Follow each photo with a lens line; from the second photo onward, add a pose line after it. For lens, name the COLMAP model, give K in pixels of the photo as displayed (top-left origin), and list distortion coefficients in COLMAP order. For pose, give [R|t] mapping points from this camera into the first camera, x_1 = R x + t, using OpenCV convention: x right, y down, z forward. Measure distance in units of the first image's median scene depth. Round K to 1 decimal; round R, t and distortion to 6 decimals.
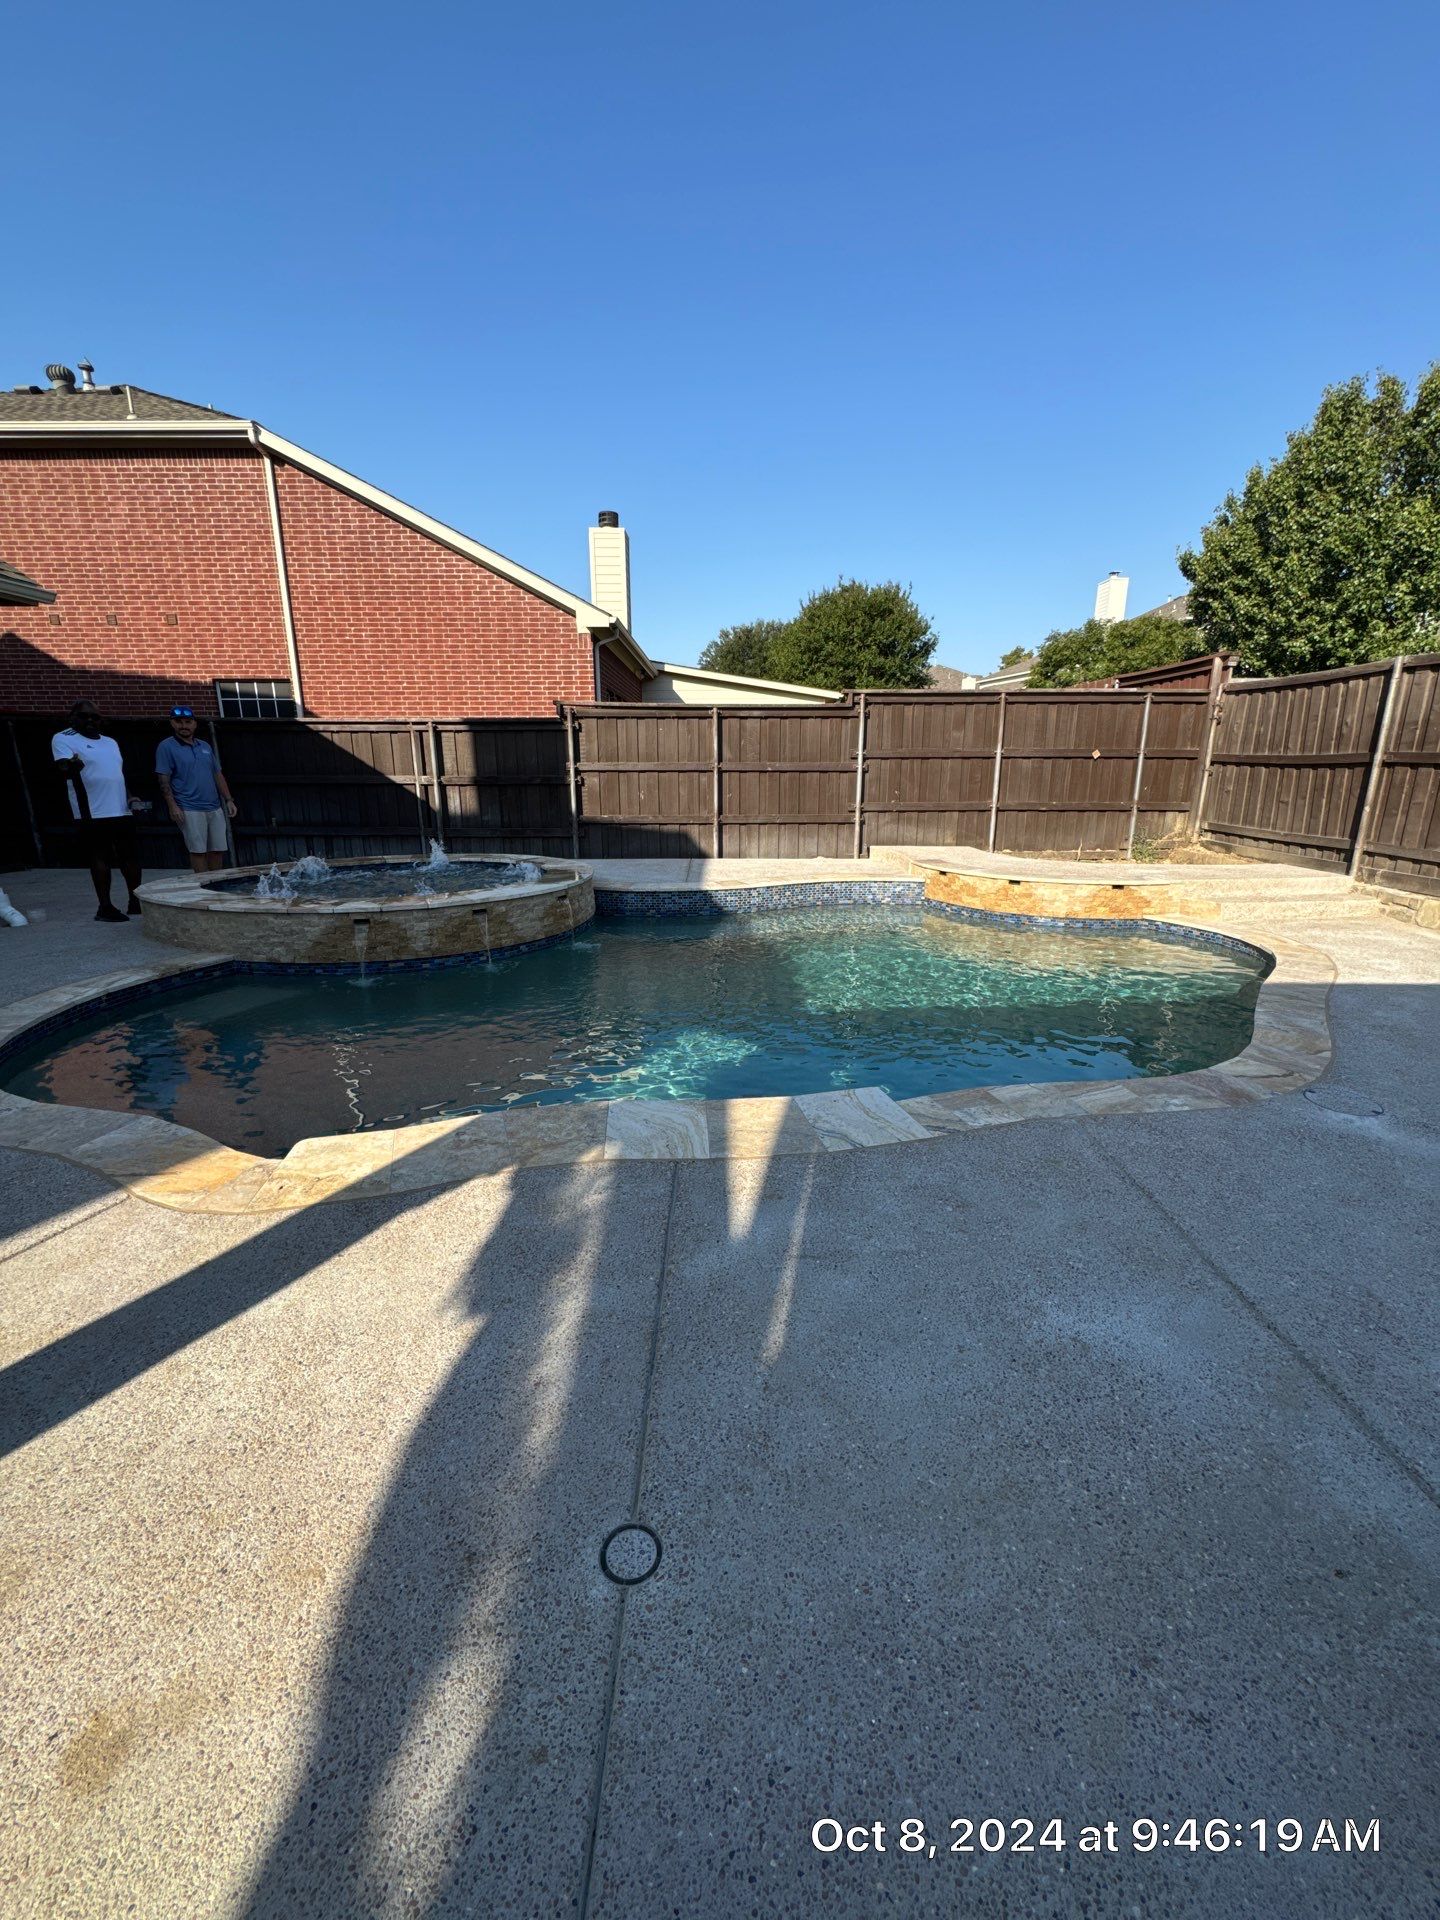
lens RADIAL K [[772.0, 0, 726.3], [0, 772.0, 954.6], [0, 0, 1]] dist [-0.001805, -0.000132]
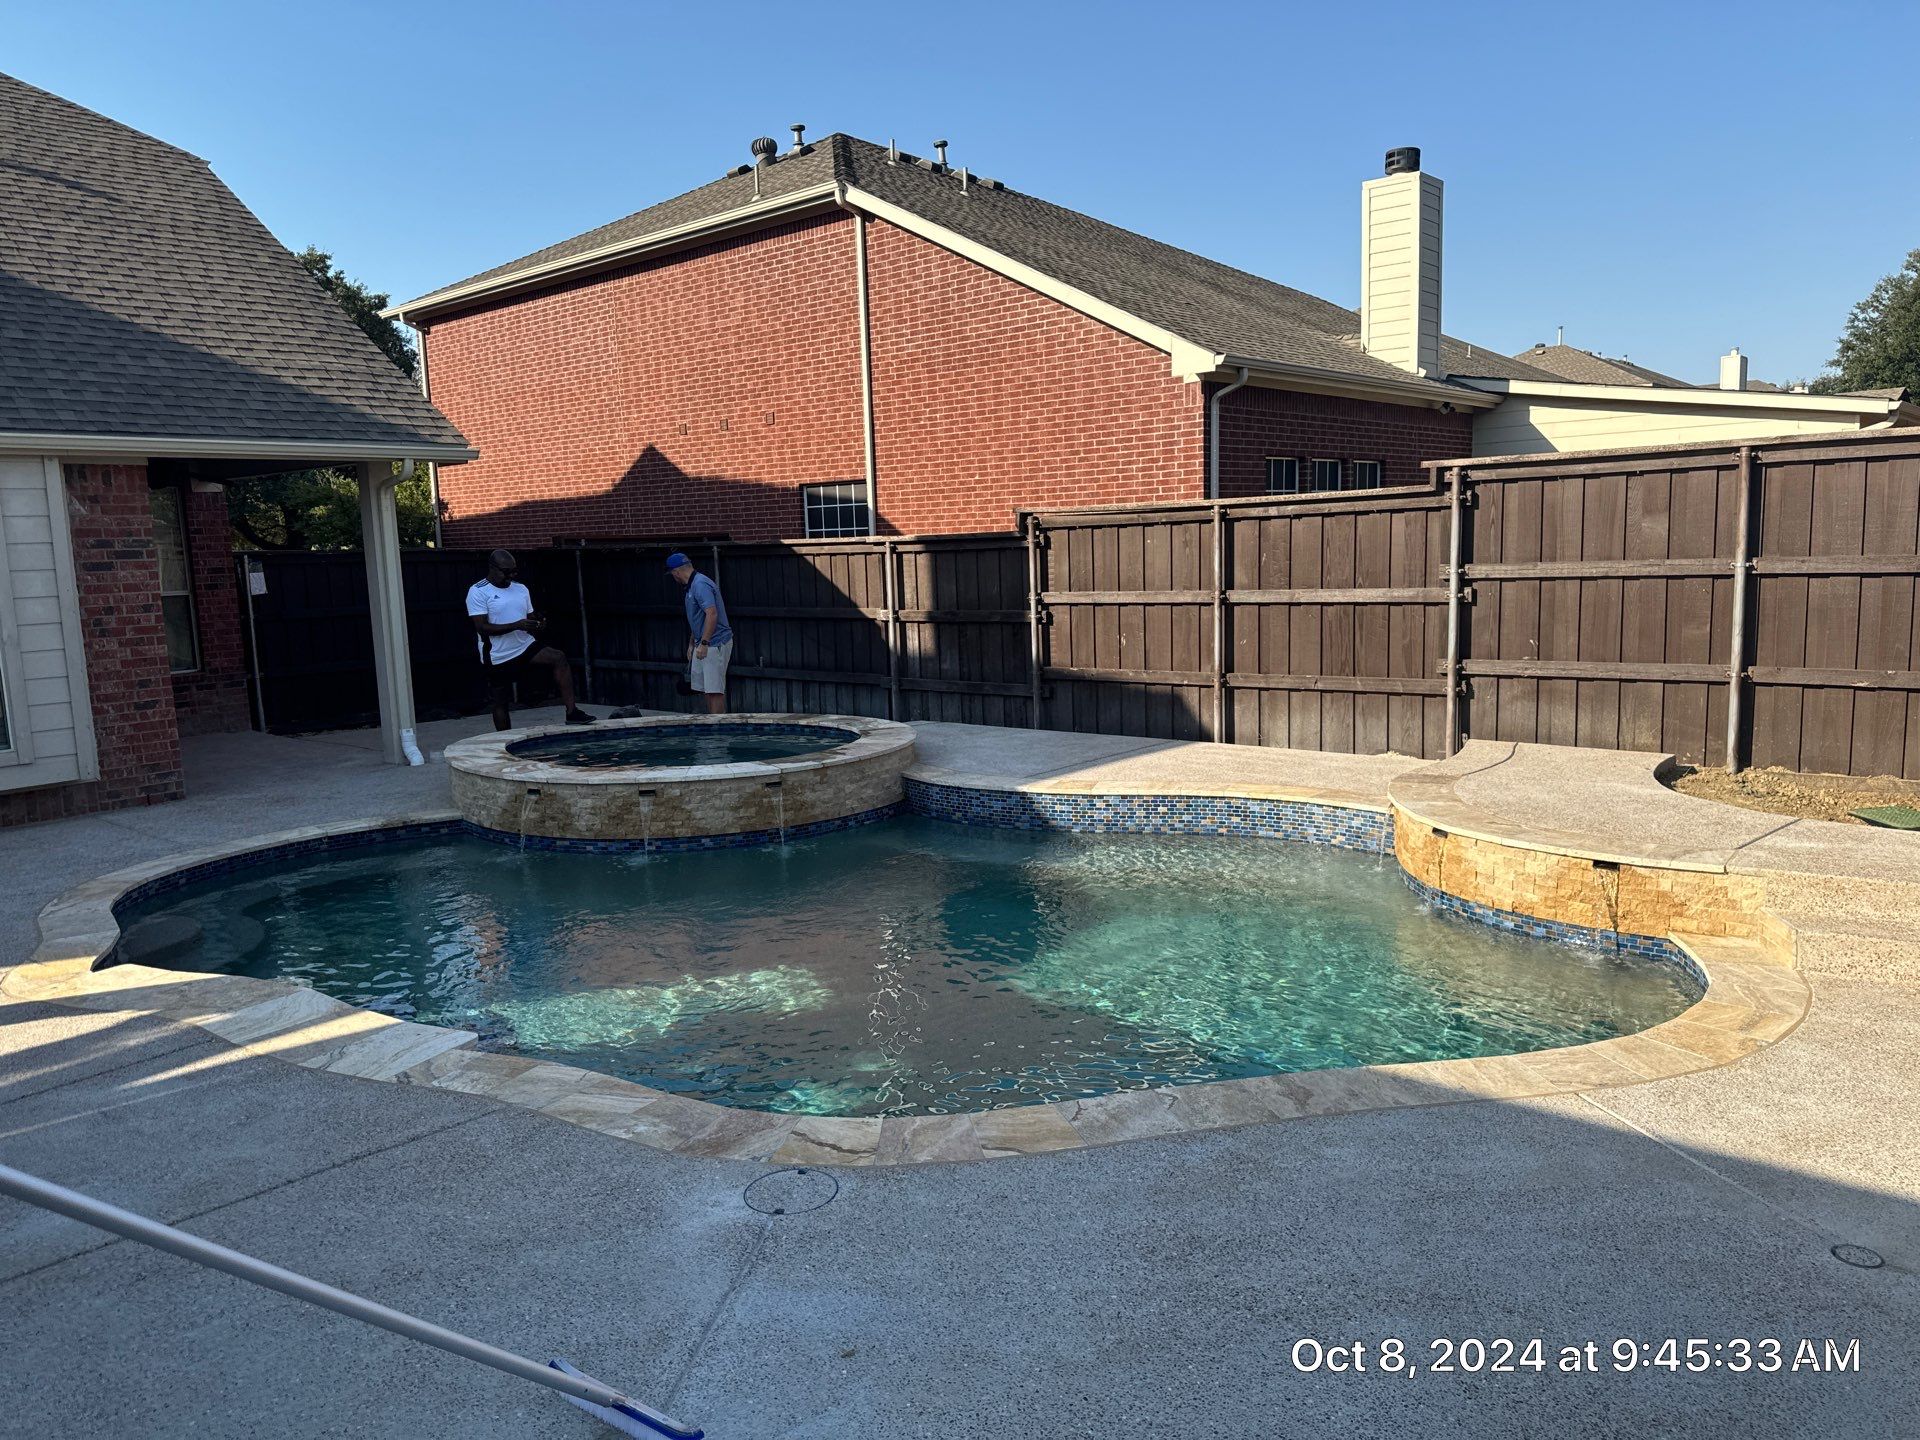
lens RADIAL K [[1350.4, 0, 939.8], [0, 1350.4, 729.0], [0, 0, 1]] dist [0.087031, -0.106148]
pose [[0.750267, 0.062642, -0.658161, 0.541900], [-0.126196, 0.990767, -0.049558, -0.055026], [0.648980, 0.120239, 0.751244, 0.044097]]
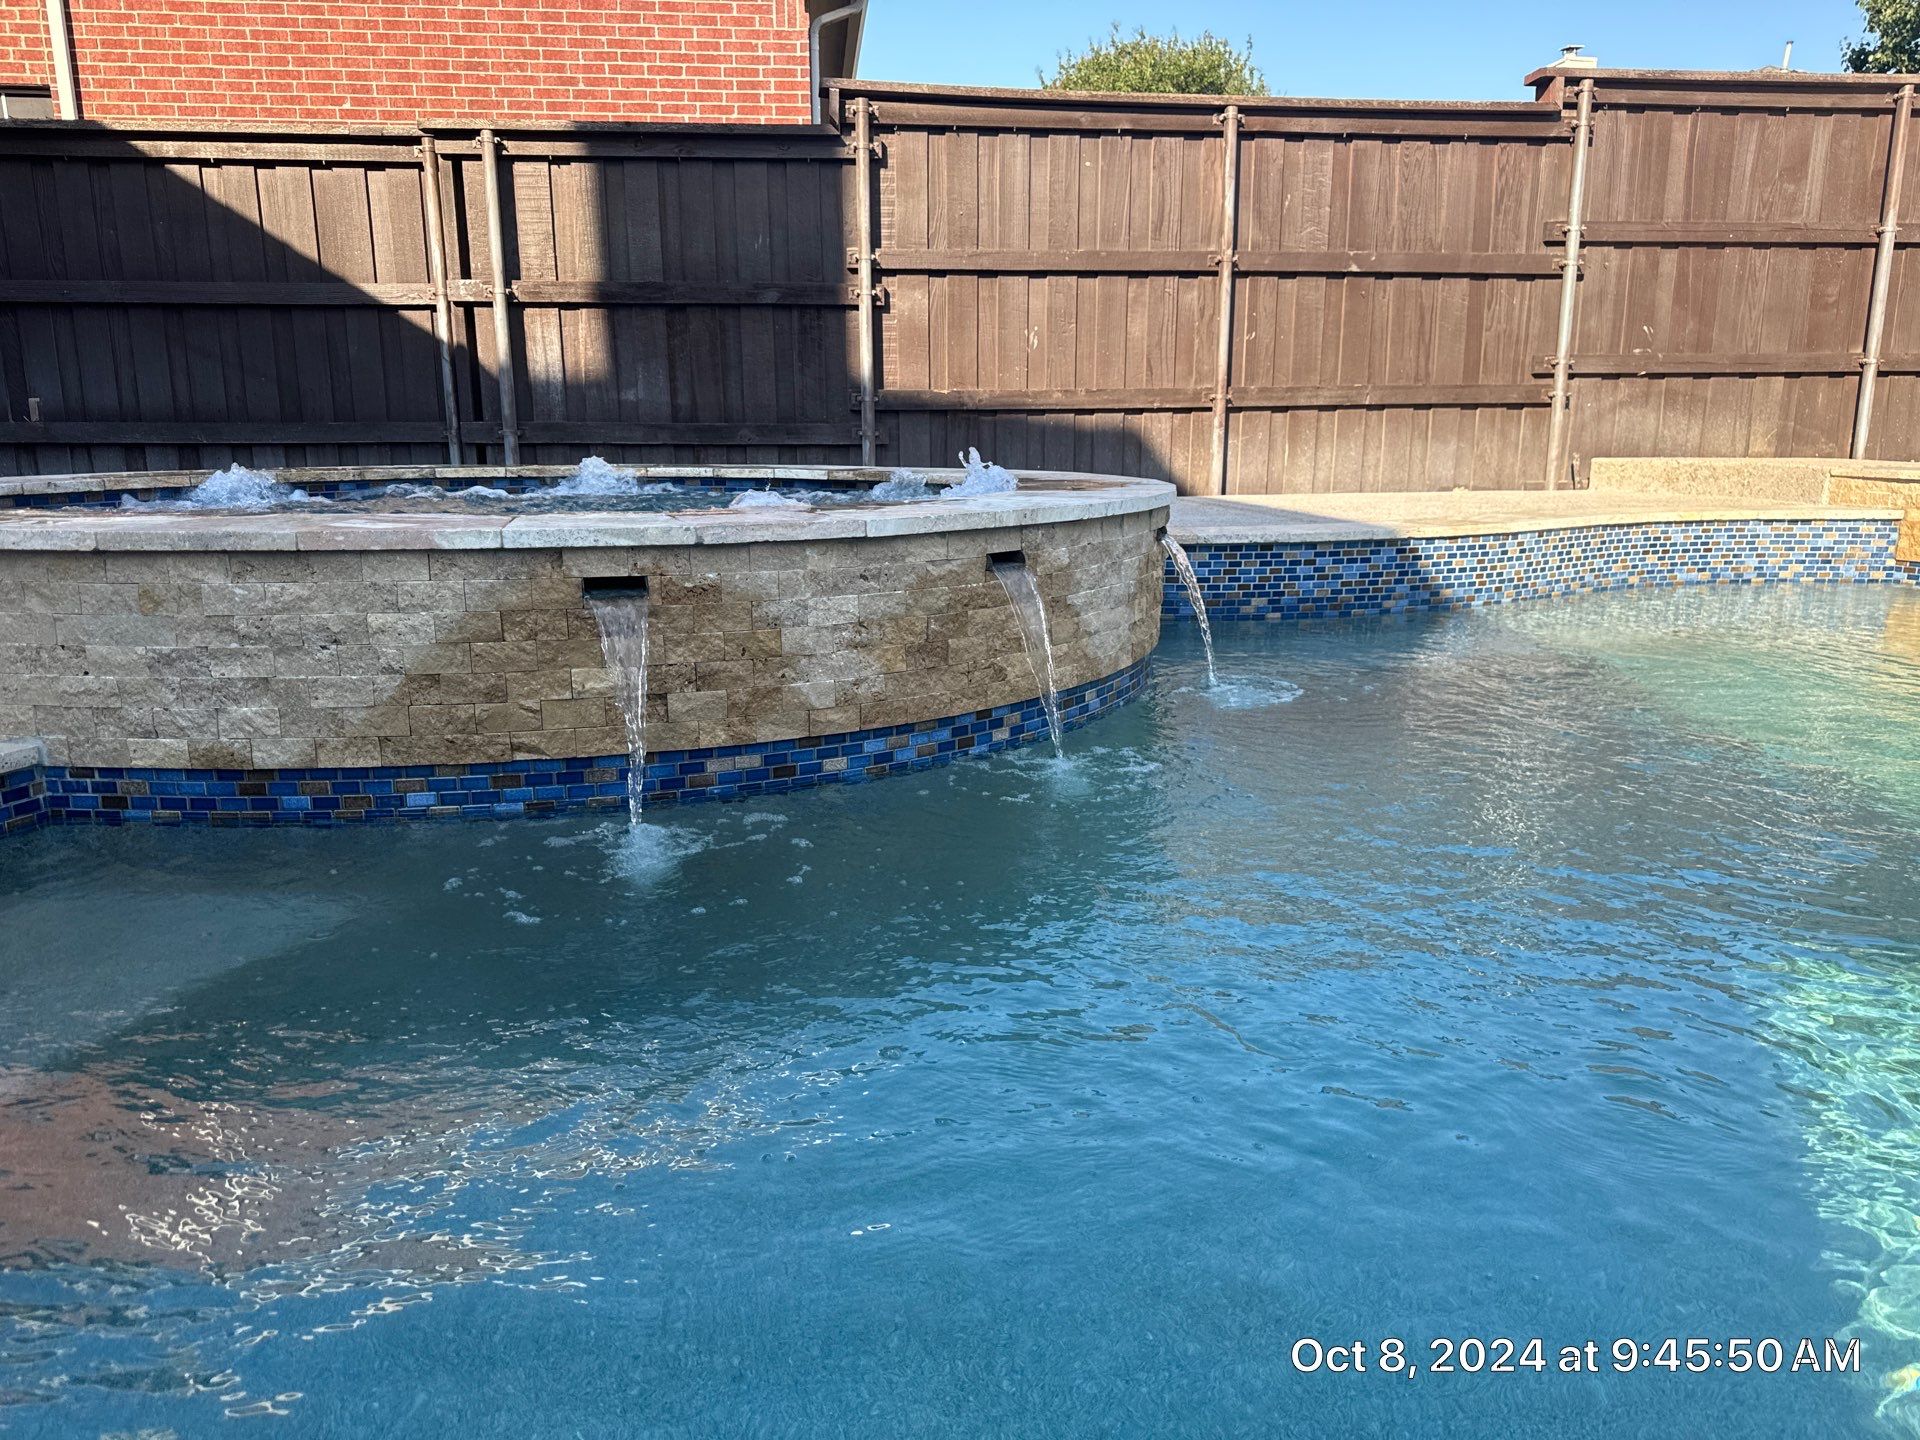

- Task item: Copy every line of the material above word for word, leaving out the pictures.

- Output for this task:
Follow each photo with a lens line; from the second photo onward, add a pose line after it. For lens, name the COLMAP model, give K in pixels of the photo as displayed (top-left origin), and list distortion coefficients in COLMAP order. For pose, give [R|t] mapping points from this camera into the first camera, x_1 = R x + t, using OpenCV convention: x right, y down, z forward. Measure distance in units of the first image's median scene depth. Round K to 1 decimal; round R, t and distortion to 6 decimals.
lens RADIAL K [[772.0, 0, 726.3], [0, 772.0, 954.6], [0, 0, 1]] dist [-0.001805, -0.000132]
lens RADIAL K [[1350.4, 0, 939.8], [0, 1350.4, 729.0], [0, 0, 1]] dist [0.087031, -0.106148]
pose [[0.750267, 0.062642, -0.658161, 0.541900], [-0.126196, 0.990767, -0.049558, -0.055026], [0.648980, 0.120239, 0.751244, 0.044097]]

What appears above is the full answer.